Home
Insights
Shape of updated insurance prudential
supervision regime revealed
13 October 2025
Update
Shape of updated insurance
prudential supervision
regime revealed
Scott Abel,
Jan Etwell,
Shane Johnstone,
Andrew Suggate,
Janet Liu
........
Reproduce every line of the records above word for word, in the same order and with the same line breaks.

* _ANSWER SPACE_:
Home
Insights
Shape of updated insurance prudential
supervision regime revealed
13 October 2025
Update
Shape of updated insurance
prudential supervision
regime revealed
Scott Abel,
Jan Etwell,
Shane Johnstone,
Andrew Suggate,
Janet Liu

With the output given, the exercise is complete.